Adidas has unveiled a series of ads, including a feature promoting and celebrating biological male athletes who compete in women’s sports.
In the ad campaign titled “I’mPossible,” Adidas highlights a Brazilian trans athlete Tiffany Abreu as he navigates the difficult world of possessing vastly superior physical traits to pretty much everyone he’s competing against.
“It’s impossible,” says one of the ads. “To take hold of the world’s spotlight overnight. Create your own uniform. Be a cover model. A powerful athlete. Or compete as a trans woman. Impossible? No. I’mpossible.”
“Not only is she an unstoppable athlete, but she also uses her voice to encourage others to embrace their own identities,” the ad claims.
Abreu says that he plays “…for Brazil and for all trans women in the ad specific to him.” The Brazilian then finishes by saying, “My story is not impossible. Because I’m possible.”

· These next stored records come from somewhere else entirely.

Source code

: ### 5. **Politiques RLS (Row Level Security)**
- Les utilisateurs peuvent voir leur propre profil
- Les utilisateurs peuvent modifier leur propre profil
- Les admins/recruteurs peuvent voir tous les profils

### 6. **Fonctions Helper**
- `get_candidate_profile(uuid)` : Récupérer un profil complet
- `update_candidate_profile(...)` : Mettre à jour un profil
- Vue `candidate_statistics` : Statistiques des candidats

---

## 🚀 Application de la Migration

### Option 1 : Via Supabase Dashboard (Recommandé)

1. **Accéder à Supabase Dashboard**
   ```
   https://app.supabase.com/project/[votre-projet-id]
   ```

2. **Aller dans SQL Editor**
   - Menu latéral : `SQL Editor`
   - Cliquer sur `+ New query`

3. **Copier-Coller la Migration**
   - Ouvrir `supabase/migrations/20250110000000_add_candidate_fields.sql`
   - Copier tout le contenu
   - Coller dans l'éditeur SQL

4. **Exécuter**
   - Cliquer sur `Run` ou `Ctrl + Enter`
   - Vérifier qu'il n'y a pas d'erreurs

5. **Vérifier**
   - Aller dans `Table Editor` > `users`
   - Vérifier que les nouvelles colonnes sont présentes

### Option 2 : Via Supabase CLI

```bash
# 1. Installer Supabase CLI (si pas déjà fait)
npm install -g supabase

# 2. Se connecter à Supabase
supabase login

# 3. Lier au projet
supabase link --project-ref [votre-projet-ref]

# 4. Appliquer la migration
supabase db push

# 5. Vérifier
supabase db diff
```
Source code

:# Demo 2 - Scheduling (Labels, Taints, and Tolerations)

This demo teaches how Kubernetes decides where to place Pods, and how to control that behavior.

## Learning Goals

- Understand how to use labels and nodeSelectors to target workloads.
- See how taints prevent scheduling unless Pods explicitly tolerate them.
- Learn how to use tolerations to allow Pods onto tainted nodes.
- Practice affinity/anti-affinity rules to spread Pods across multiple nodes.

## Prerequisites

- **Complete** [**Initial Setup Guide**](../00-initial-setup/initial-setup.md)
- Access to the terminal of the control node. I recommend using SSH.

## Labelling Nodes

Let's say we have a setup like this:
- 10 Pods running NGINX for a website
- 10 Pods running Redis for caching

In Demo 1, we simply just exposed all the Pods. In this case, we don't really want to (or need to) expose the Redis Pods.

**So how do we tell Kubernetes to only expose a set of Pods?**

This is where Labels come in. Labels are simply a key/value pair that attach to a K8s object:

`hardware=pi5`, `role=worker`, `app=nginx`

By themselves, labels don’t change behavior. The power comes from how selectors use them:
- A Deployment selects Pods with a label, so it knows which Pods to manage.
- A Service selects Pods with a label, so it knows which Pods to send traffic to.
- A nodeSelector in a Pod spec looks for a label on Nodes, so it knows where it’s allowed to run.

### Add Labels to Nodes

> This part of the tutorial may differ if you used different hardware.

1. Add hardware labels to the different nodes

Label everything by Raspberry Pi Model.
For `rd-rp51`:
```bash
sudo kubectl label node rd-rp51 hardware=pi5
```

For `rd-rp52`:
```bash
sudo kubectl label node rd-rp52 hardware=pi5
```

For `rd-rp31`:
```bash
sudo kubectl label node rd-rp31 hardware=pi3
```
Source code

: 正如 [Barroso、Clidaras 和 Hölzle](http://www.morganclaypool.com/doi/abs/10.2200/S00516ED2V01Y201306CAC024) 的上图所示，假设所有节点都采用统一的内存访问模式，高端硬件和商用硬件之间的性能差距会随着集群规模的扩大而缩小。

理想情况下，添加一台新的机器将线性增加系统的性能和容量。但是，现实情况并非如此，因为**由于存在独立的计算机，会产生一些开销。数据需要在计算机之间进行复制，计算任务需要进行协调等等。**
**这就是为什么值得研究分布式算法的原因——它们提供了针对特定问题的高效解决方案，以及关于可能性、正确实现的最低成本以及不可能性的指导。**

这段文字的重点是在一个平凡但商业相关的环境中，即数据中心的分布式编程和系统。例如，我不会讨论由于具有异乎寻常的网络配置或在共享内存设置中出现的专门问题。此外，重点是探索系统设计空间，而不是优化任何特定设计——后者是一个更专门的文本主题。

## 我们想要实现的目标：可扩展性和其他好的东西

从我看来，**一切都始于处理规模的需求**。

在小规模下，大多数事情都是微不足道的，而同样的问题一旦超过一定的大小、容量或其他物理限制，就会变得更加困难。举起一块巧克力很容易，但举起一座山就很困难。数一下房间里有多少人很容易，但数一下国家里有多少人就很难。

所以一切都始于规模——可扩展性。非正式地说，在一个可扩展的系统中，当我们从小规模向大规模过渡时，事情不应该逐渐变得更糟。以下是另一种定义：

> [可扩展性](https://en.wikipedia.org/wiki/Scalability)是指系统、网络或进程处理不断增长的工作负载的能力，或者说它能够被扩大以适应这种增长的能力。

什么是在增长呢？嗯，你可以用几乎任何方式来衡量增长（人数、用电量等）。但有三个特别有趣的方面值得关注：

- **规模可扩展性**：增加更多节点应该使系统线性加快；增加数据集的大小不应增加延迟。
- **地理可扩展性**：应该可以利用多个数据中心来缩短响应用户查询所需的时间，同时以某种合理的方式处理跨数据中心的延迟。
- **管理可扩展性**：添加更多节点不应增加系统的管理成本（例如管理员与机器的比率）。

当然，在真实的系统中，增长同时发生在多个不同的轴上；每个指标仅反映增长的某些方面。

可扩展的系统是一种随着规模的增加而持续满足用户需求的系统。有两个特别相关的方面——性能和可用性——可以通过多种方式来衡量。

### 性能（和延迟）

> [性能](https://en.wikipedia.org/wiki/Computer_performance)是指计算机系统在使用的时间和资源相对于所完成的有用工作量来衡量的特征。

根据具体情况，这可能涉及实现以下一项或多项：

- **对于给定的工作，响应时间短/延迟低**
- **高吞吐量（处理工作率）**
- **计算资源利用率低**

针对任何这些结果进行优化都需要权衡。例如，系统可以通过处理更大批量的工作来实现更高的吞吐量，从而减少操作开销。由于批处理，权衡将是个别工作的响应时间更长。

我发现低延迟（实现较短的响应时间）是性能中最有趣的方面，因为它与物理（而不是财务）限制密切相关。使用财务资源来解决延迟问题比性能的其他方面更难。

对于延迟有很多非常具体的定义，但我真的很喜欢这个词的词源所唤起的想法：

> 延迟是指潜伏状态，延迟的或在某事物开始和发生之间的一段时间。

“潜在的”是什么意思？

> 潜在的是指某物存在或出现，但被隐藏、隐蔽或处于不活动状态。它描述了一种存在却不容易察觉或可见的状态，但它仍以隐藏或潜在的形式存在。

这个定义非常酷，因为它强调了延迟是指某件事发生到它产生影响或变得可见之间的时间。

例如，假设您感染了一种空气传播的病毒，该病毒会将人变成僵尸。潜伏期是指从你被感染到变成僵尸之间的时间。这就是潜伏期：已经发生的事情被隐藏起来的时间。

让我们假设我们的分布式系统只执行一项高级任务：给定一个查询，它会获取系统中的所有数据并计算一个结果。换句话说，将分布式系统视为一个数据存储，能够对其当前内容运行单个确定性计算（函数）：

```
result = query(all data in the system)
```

In a sane world, Abreu’s ascendance to the Olympics and the top of Brazilian women’s volleyball would have been impossible. Males have muscular, skeletal, and cardiovascular advantages over women that cannot be entirely erased by testosterone suppressors or any form of therapy. These inherent advantages put female athletes at a distinct disadvantage when competing against men.
Those advantages have recently been put on display in women’s college swimming as Lia Thomas. Thomas, a man, left the men’s swimming team at the University of Pennsylvania after three rather unremarkable years to join the women’s team and become the most dominant performer in women’s college swimming.
Transgender swimmer Lia Thomas. (JOSEPH PREZIOSO/AFP via Getty Images)
It also remains to be seen how Adidas reconciles its support of male athletes competing in and dominating women’s sports with the company’s supposed support of women’s rights and women’s athletics. Thomas alone has erased several women from the NCAA record books by smashing long-standing swimming records set by actual women. As Thomas’ example shows, while the left is fond of saying that only a relative few males are competing in women’s sports, it only takes one to completely reset the history books of a given sport and wipe out the life achievements of dozens of actual women.
One would think that Adidas and their corporate peers would be against canceling women since they claim to be so. However, sadly, their action in keeping up with the woke flavor of the day seems worth more to them than women’s rights.
And clearly, for biological women trying their best to make it in sports, it’s not their day.
It’s a man’s world, and Adidas seems okay with that.